Şevket Bey’le ilgili ilginç hatıralarımdan birisi de Suudi Kralı Faysal İstanbul’a gelecekti. Şevket Bey sabah uyandığında bakıyor ki bütün İstanbul caddelerinde, sokaklarında, mahallelerinde La ilahe illallah yazılı, kılıçlı, yeşil bir bayrak var. Önce zannediyor ki şeriat ilan edilmiş. Sonra gazeteyi okuyor ve anlıyor ki Suudi Kralı Türkiye’ye gelmiş. Bunu kara mizah olarak çok güzel dillendirmişti.

Yavuz Bülent Bakiler’le olan diyaloğunuzdan bahsedebilir misiniz?

Yavuz Bey bizim ustamız, kurucumuz. Çok duygusal bir insan. hemen ağlayabilir. Gözü yaşlıdır, Tarık Buğra gibi. Çok ince bir sanatçı, duygulu bir sanatçı. Ben kendisinden çok şey öğrendim. Ayrıca vakıfta halef-selef olduk. Aynı zamanda vakfımızın da kurucusu.

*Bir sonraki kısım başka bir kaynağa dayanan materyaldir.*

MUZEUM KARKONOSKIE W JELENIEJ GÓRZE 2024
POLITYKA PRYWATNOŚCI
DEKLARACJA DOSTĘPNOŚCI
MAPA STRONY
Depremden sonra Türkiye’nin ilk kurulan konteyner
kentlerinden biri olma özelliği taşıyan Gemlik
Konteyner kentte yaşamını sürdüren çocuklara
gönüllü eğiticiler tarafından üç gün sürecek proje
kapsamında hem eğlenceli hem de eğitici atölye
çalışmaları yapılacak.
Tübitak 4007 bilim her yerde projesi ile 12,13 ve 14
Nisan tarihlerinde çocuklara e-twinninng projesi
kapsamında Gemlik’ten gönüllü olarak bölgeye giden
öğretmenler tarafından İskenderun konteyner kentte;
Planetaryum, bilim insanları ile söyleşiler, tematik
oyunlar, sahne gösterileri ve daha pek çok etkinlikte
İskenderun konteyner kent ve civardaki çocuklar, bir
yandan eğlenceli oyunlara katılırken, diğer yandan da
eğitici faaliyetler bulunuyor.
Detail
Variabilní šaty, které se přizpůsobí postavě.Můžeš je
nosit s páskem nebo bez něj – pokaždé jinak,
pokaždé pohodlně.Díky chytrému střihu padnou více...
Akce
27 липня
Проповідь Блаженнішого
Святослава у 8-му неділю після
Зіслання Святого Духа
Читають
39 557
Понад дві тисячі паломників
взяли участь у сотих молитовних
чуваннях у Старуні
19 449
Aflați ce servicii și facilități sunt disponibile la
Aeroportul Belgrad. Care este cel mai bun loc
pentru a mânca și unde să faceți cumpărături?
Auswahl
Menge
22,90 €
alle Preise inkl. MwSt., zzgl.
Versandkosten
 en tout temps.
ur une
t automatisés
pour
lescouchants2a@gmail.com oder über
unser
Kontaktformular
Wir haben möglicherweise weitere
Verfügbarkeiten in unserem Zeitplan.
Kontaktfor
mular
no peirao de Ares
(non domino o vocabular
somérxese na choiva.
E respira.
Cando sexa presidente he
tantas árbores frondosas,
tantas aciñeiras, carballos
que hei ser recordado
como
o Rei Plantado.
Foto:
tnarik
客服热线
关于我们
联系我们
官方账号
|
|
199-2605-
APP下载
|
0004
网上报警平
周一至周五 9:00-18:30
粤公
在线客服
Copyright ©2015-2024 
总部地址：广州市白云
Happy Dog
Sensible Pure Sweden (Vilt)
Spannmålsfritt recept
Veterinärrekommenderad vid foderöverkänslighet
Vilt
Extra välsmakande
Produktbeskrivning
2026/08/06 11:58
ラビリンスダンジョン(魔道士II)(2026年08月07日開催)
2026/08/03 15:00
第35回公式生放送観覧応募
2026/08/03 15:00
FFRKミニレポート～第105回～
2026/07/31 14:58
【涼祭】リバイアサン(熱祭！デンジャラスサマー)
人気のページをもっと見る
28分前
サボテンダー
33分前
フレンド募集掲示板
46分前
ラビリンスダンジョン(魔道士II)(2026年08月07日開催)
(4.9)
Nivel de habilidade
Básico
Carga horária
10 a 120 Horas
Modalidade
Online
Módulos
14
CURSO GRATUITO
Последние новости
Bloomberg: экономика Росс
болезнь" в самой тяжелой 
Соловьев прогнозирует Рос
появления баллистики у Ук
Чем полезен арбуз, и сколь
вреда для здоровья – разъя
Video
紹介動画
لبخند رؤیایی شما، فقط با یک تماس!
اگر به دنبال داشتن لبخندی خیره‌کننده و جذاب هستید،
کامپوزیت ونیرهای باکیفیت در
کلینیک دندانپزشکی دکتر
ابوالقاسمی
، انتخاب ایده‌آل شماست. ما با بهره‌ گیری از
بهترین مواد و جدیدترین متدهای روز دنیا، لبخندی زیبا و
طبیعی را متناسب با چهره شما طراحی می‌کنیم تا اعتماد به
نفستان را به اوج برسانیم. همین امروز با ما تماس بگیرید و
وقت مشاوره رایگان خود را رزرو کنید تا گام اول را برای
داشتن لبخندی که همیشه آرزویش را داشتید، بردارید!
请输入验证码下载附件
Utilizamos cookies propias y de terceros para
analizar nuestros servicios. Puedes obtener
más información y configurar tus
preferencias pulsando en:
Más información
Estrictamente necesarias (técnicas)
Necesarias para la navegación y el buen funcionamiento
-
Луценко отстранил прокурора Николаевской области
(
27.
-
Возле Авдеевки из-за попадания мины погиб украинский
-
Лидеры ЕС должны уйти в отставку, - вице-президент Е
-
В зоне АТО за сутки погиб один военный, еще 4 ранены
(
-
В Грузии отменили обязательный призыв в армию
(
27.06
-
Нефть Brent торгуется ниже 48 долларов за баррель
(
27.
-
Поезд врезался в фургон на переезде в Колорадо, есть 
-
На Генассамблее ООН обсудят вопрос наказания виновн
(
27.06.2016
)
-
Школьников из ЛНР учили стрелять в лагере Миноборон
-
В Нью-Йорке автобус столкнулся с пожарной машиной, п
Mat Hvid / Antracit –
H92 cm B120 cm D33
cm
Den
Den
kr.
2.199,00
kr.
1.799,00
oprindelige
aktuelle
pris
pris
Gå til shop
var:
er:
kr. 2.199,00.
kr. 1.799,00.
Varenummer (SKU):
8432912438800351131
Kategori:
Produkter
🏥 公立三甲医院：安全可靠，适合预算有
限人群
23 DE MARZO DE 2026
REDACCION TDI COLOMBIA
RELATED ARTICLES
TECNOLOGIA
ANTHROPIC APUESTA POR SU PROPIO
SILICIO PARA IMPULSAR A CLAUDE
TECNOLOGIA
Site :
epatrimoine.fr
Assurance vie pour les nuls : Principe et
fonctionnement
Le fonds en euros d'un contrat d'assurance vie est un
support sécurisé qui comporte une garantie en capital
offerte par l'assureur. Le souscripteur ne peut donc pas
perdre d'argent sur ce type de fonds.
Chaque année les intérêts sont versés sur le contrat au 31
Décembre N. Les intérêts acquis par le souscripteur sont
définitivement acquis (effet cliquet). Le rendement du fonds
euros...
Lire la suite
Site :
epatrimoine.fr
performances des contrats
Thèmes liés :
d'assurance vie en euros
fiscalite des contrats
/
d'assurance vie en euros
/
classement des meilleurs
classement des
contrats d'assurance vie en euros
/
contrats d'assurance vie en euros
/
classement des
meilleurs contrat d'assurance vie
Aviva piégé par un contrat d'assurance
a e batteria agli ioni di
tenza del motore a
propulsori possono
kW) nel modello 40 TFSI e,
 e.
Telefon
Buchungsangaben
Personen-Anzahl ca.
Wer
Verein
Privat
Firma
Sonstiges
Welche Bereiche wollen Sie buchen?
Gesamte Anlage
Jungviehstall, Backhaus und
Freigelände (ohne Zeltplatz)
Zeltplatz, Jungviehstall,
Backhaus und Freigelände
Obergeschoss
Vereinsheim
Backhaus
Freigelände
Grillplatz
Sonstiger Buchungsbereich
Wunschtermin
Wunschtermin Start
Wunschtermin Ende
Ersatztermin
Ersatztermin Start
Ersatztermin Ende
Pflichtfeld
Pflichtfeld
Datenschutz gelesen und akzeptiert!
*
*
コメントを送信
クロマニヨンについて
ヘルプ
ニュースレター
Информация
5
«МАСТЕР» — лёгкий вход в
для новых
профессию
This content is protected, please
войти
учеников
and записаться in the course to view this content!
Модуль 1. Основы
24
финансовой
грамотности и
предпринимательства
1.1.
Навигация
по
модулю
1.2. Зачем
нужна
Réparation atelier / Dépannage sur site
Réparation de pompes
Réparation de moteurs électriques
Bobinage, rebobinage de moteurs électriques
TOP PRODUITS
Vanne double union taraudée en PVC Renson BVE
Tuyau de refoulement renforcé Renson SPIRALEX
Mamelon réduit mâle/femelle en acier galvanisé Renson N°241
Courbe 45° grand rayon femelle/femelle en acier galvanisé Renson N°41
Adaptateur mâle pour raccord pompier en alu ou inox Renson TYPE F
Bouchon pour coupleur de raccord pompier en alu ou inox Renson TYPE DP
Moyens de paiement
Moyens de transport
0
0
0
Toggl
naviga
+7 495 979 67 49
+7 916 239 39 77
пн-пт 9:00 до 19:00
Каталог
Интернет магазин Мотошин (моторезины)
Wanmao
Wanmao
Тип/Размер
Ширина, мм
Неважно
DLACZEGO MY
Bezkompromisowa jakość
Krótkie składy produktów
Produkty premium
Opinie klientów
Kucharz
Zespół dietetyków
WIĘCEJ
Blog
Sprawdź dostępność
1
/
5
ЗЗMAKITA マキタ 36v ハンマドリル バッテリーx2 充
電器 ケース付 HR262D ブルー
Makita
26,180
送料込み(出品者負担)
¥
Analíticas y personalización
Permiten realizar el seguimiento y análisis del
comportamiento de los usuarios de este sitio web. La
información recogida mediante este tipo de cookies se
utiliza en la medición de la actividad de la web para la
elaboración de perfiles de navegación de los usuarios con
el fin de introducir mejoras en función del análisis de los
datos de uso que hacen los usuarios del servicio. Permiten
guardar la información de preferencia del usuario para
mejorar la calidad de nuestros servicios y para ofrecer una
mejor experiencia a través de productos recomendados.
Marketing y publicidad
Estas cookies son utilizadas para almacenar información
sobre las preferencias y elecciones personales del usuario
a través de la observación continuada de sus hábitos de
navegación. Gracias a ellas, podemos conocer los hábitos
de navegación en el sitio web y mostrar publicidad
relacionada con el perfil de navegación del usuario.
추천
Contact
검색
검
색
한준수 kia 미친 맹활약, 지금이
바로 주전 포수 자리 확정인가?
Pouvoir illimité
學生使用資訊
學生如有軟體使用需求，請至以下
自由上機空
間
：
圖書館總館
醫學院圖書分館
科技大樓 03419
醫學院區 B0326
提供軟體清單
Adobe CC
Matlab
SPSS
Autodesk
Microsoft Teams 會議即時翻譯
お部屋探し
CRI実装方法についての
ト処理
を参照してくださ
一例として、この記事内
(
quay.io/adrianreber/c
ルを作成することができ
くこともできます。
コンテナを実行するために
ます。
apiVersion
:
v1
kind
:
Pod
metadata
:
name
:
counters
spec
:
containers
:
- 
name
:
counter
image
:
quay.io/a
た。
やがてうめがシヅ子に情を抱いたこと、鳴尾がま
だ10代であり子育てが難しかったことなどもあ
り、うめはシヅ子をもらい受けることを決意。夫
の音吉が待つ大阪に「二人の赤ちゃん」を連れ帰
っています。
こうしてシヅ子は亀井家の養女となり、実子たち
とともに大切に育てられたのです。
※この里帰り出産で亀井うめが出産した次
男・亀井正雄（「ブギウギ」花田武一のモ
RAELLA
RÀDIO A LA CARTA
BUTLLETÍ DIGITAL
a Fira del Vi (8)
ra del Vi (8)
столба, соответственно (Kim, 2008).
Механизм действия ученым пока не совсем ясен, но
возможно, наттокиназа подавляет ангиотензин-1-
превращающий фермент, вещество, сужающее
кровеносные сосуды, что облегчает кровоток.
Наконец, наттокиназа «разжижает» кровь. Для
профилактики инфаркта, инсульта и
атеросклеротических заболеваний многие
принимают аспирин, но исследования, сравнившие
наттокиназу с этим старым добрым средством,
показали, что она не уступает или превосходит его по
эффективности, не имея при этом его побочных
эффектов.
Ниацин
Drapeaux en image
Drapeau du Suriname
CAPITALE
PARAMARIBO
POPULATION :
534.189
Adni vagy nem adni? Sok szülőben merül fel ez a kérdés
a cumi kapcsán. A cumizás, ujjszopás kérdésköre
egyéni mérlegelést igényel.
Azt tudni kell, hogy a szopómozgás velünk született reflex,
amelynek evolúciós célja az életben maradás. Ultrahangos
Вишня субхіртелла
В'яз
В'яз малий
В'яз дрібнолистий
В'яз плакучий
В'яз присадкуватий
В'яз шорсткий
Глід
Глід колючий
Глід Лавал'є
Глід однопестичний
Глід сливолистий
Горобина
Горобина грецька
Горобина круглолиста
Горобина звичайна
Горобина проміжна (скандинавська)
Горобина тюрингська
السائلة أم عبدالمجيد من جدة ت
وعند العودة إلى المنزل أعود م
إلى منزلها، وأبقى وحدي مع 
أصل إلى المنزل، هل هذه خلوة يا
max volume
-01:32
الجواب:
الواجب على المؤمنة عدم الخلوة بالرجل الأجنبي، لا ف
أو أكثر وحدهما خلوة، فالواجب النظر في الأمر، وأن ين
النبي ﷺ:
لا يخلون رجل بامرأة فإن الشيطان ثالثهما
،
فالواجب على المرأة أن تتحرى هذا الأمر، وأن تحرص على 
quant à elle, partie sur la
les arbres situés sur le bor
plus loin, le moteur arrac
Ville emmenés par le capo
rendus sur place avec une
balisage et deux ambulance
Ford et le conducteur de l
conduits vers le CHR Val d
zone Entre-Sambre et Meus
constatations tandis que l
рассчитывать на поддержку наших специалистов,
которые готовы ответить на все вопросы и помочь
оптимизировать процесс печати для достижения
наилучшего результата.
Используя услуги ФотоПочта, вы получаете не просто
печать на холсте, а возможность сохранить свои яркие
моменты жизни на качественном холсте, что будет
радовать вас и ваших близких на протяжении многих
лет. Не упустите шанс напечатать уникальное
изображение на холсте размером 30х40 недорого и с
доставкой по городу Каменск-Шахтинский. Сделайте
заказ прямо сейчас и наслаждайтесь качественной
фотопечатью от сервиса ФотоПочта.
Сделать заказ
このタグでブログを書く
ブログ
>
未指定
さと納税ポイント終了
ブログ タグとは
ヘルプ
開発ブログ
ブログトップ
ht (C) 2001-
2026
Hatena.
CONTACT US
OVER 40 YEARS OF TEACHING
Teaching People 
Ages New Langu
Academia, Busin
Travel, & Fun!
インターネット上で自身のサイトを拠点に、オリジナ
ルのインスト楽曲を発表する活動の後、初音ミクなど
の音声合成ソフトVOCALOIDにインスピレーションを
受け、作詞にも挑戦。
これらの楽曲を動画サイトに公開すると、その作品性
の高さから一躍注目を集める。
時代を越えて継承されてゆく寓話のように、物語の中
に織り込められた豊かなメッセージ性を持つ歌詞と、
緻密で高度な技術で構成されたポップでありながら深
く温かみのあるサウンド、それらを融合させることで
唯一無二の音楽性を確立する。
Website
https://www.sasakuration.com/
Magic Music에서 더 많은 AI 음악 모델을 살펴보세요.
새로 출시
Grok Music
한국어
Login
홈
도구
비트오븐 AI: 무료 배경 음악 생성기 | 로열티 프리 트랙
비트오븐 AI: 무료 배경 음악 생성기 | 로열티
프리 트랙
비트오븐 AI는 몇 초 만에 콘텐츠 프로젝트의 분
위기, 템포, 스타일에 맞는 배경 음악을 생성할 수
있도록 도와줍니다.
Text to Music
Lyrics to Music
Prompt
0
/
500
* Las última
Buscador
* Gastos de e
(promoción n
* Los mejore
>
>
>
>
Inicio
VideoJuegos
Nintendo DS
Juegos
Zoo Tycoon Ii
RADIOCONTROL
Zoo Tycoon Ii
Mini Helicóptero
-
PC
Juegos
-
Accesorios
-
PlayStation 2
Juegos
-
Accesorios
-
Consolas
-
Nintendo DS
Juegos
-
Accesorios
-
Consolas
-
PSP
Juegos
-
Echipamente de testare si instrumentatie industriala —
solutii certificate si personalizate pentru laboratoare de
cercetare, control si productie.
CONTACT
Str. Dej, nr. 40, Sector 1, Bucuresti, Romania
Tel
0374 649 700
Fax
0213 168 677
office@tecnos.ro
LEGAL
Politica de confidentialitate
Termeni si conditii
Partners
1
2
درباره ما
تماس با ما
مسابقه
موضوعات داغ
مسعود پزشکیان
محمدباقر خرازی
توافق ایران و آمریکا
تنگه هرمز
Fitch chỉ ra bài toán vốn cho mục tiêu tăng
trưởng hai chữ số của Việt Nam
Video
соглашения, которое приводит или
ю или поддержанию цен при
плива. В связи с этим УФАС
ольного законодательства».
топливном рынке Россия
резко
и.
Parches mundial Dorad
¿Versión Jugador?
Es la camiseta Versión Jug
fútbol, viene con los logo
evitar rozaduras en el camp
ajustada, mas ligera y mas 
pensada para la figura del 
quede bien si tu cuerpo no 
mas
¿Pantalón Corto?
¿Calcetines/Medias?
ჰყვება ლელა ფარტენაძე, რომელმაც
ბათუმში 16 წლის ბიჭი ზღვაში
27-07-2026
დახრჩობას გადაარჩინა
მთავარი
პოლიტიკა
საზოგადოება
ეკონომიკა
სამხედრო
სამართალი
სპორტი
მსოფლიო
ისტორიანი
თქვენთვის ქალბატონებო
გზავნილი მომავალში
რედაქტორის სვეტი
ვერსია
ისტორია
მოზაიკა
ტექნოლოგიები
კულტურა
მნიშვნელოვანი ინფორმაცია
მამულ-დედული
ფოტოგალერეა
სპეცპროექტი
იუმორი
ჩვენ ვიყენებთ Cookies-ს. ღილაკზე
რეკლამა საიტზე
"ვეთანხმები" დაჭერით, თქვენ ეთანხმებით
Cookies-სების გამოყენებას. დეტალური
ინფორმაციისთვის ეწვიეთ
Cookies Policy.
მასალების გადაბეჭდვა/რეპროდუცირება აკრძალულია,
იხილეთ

Çok iyi bir aile babası. Cemaate veya topluma sahip çıkan, toplumun da babası. Nerde bir acı görse, yara görse onu dindirmek için çabalar. Çok sevdiğimiz bir sanatçıdır. Allah ona uzun ömürler versin. Bir an evvel hatıralarını bitirip yayınlamasını diliyorum.

Zübeyir Yetik ile de irtibatınız olmuş?

Biz kendisiyle Milli Gazete’de birlikte çalıştık. Daha önce de tanışırdık. O da Risale-i Nur orjinli bir arkadaş. Fikir Yayınları’nın sahibi Nihat Armağan’a da çok sık gider gelirdi o da benim gibi. Milli Gazete’nin topluma mal edilmesi için uzun yıllar sabahlara kadar beraber çalıştık. O sabaha kadar çalışırken bu görevde kalacak mı, kalmayacak mı gibi bir endişe taşımazdı. Bugün Holding mesabesinde olan bir işadamımız Zübeyir Bey’e sürekli iftira atarak onun elinden Genel Müdürlüğü almaya çalıştı ve aldı da. Çünkü o ifiraya patronlar inanmasa bile böyle bir iddiayla gazetenin yaralanmasını istemediler. Zübeyir Bey de çok duyarlı bir insan. O da istifa etti. Memur-Sen Konfederasyonun Başkanlığında olduğu gibi... Sırf Konfederasyona zarar vermemek için aynı şekilde istifa etmişti. Çok sevdiğimiz, çok velud, çok kibar bir arkadaş.

Çok teşekkür ederim.

Ben teşekkür ederim. Güzel bir internet siteniz var. Aktüalite ve konjonktürle de alakalı haber, yorum, sohbetleri ben daha çok alakayla Dünyabizim sitesinden takip edebiliyorum. Teşekkür ederim.